To my ex’s new girlfriend: Run.
I’m so sorry for saying this, but I took the liberty to reach out to you and tell you what I wish someone had told me before. I wanted someone to tell me that he’d break me as hard as he did. However, there was no one to stop me from falling head over heels for that man.
You probably feel the same way. You feel like you won at the game of love – like you found the right man who loves you unconditionally and you can feel safe with. But can you truly say that about someone ready to do all the things he did to me?
Let me guess.
He kisses your forehead when you first meet up. That man hugs you and holds your hand like he wants the world to know that you’re his everything. He wants you to believe that you’re the only girl he’s ever acted like that with.
He uses his sweet words and seductive voice to make you believe that you’re everything he’s been looking for and more. When you see the way he smiles at you, you feel like you could physically melt.
So you choose to ignore the little detail of him hiding his phone from you. You pin it down to his need for privacy. You brush it off because between typing he always gives you a peck on the cheek.
A moment in his gentle embrace makes you forget about his passive-aggressive comments about your appearance. It makes you believe that it just slipped past his lips and he didn’t truly mean it.
Or that time you clearly caught him checking another girl out? Actually, how many times has that happened already? Were you able to talk to him about it or did he dismiss it and make you believe that you’re the crazy one?
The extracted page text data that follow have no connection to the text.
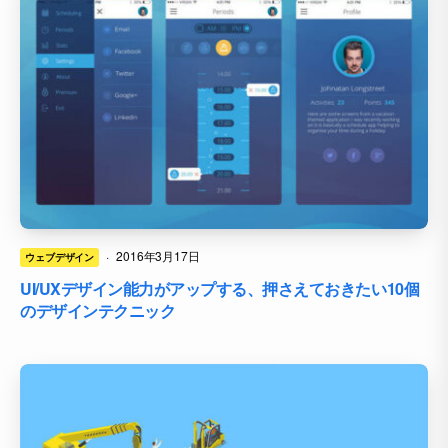
·
2016年3月17日
ウェブデザイン
UI/UXデザイン能力がアップする、押さえておきたい10個
のデザインテクニック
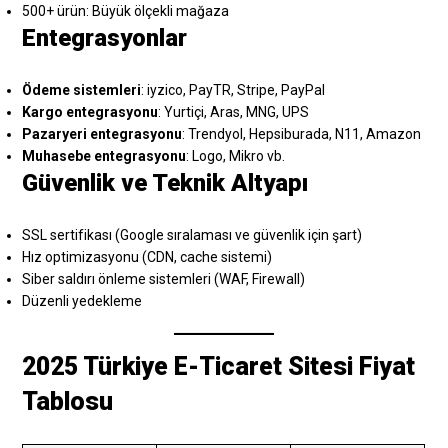
500+ ürün: Büyük ölçekli mağaza
Entegrasyonlar
Ödeme sistemleri
: iyzico, PayTR, Stripe, PayPal
Kargo entegrasyonu
: Yurtiçi, Aras, MNG, UPS
Pazaryeri entegrasyonu
: Trendyol, Hepsiburada, N11, Amazon
Muhasebe entegrasyonu
: Logo, Mikro vb.
Güvenlik ve Teknik Altyapı
SSL sertifikası (Google sıralaması ve güvenlik için şart)
Hız optimizasyonu (CDN, cache sistemi)
Siber saldırı önleme sistemleri (WAF, Firewall)
Düzenli yedekleme
2025 Türkiye E-Ticaret Sitesi Fiyat
Tablosu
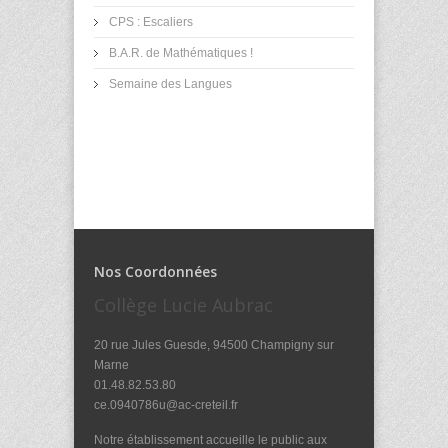
CPS : Escaliers
B.A.R. de Mathématiques !
Semaine des Langues
Nos Coordonnées
Collège Lucie Aubrac
20 rue Jules Guesde, 94500 Champigny sur
Marne
01.48.82.53.80
ce.0940786u@ac-creteil.fr
Notre établissement accueille le public aux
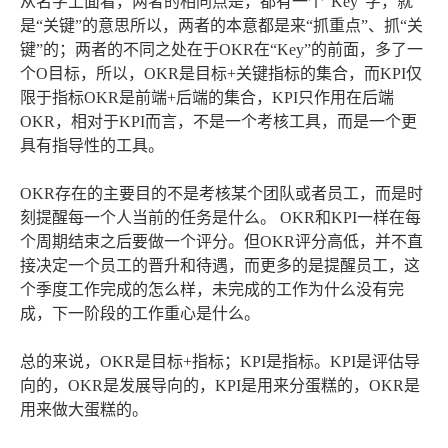
从名字上面看，两者的相同点是，都有一个“Key”字，就
是“关键”的意思所以，两者的本意都是来“抓重点”、抓“关
键”的；两者的不同之处在于OKR在“Key”的前面，多了一
个O目标，所以，OKR是目标+关键指标的集合，而KPI仅
限于指标OKR是前端+后端的集合，KPI只作用在后端
OKR，相对于KPI而言，不是一个考核工具，而是一个更
具有指导性的工具。
OKR存在的主要目的不是考核某个团队或者员工，而是时
刻提醒每一个人当前的任务是什么。 OKR和KPI一样在每
个周期结束之后要做一个评分。但OKR评分高低，并不直
接决定一个员工的晋升和待遇，而更多的是提醒员工，这
个季度工作完成的怎么样，未完成的工作为什么没有完
成，下一阶段的工作重心是什么。
总的来说，OKR是目标+指标；KPI是指标。KPI是评估导
向的，OKR是发展导向的，KPI是用来分蛋糕的，OKR是
用来做大蛋糕的。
He gaslights you into believing that you’re just being delusional. He convinces you that you’re overthinking and then pretends like everything’s fine until you start to believe it yourself.
But don’t lie to me.
I know that the voice inside your head is screaming at you to check his phone, to question him more, but your heart has other plans.
It’s not easy to battle yourself like that.
You think that you’re special, that you can change him, but men like him are never going to be anything more than a menace to society. Okay, that sounds like a lot, but it’s true. Look at how good he is at deception!
When you fall asleep, he gets bored and that’s when he reaches out to the first girl he knows will lead him to her bed. If he’s out with his friends, there’s no one stopping him from pursuing that cute cure in that cocktail dress, who’s swinging her hips to the music. He’s going after her, I can promise you that much.
You believe that you’re special to him because he tells you that you are. He calls you perfect as if it’s your name, and you believe him.
Of course you would! The guy has a smile that could charm anyone into doing anything for him. Even believing him.
When you start to question, he makes you feel guilty for not trusting him. He tells you that he’s sacrificed so much for you, but you let him down. Your entire relationship seems to be hanging by a thread just because you asked him a few questions. You don’t want to end up like me, so you try to save your poor heart.
But it’ll only get worse.
One day you’ll wake up and realize that you ignored all the obvious signs because of small moments of appreciation that you got from him. You’ll understand what I’m telling you right now because you’ll remember how he always talked about me as if I was the broken one.
Yes, I’m broken. Because of him. Not because I’m jealous or because I have trust issues.
I simply didn’t trust him and I shouldn’t have from the first day that he stepped into my life. I had no reason to look at him and see a person who’d keep my heart safe. He broke me into pieces and now he’s making you, his new girlfriend, feel as if you were special.
You’re not special. None of us are.
We’re nothing more than a way for him to get much-needed attention. He craves the feeling of dominance he exerts whenever he breaks a heart. He thrives on knowing that we’re all upset for not being able to keep him around long enough.
Please, don’t turn into a woman like that. Run as fast as you can because he’s not a person you should waste your time on.
To be honest, I don’t owe you anything. I didn’t have to write you this letter or tell you all of these things. But I know how he can be. I know that he’s doing everything to conceal his true intentions.
But open your eyes.
You’re a smart girl. You’re not someone who should be messed around with or manipulated. So don’t give him the satisfaction of doing that to you.
A man who cheated and manipulated his exes can’t become a completely new person overnight. He didn’t change and you’re not special to him.
Just trust me on this one, please. If you believe me enough to see things for what they actually are, then you’ll save yourself from a lot of pain and misery.
I sincerely hope you listen to me.
I hope you make it out without too much damage.
There’s no reason for you to stay and pretend like you don’t deserve someone better than him. Because you do. You deserve to experience happiness beyond anything that he’ll ever be able to give you.
Please. Pack your things.
You’ll be much better off without him.